Text excerpt:
=== Section Start ===
After 20 days of extraction in wine‐like medium, skin PAs had mDP four times higher and a proportion of galloylated subunits six times lower than seed PAs, while %P was 33.5% (Table 1). Higher mDP was also observed in Cabernet Sauvignon skin PAs than seed PAs by Rinaldi et al.,21 after 5 days of extraction in wine‐like medium and by Chira et al.17 after extraction by means of strong solvents. On the other hand, Mattivi et al.4 analyzed Cabernet Sauvignon (n = 4) skin and seed PAs with thioacidolysis after 5 days of extraction in a wine‐like medium and found an average mDP of 3.1 and 3.2 for skins and seeds respectively.

The percentage of prodelphinidins (%P) in skins ranged from 33.5–39.7 after a different number of days' extraction in wine‐like medium. A high proportion of prodelphinidins in the skins of Cabernet Sauvignon has also been observed by others after extraction in strong organic solvents.6, 23 In contrast, others have found 16.2%P in Cabernet Sauvignon skins, with mDP and %G of 19.3 and 7.4 respectively, again following extraction in organic solvents.17

In our observations there were no significant differences in structural characteristics (mDP, %G and %P) of skin extracts throughout the extraction period. This is in accordance with Peyrot des Gachons and Kennedy,25 who showed that the composition of seed and skin PA extension subunits did not vary with extraction time. As regards seed extracts, a significant increase in mDP and %G from 3 to 5 days of extraction was noticed. However, there were no significant structural differences between 5, 7, 10, 15 and 20 days. Similar results were also found by Hernández‐Jiménez et al.33 who observed no changes in mDP and in the proportion of galloylated PAs after extraction of seeds for between 2 and 10 days in different ethanol : water solutions.
=== Section End ===
Request 1:
Copy the text on skin and seed PA extraction, starting with "In our observations" and going on through "ethanol : water solutions.".
Request 2:
In the text on skin and seed PA extraction, between which days of extraction was a significant increase in mDP and %G seen in seed extracts?

Data extract:
=== Section Start ===
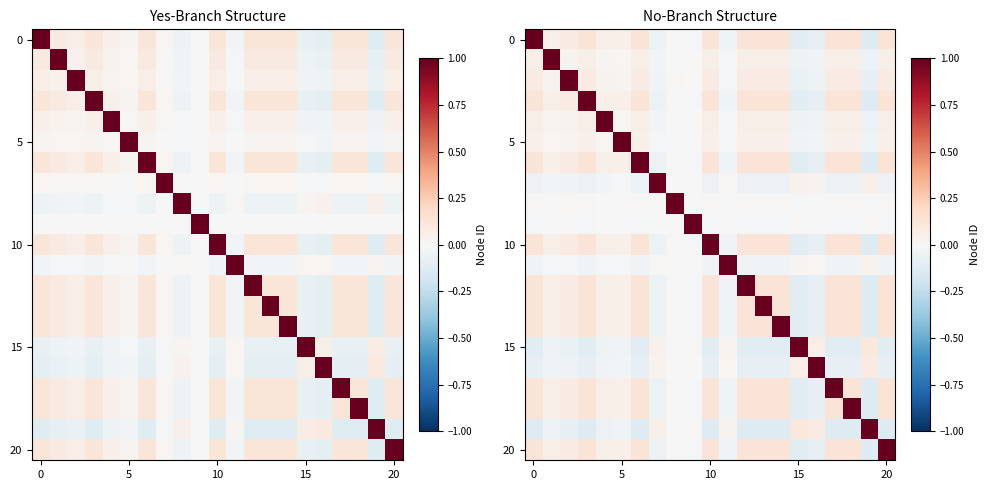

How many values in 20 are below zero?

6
=== Section End ===
Answer area 1:
In our observations there were no significant differences in structural characteristics (mDP, %G and %P) of skin extracts throughout the extraction period. This is in accordance with Peyrot des Gachons and Kennedy,25 who showed that the composition of seed and skin PA extension subunits did not vary with extraction time. As regards seed extracts, a significant increase in mDP and %G from 3 to 5 days of extraction was noticed. However, there were no significant structural differences between 5, 7, 10, 15 and 20 days. Similar results were also found by Hernández‐Jiménez et al.33 who observed no changes in mDP and in the proportion of galloylated PAs after extraction of seeds for between 2 and 10 days in different ethanol : water solutions.

Answer area 2:
From 3 to 5 days.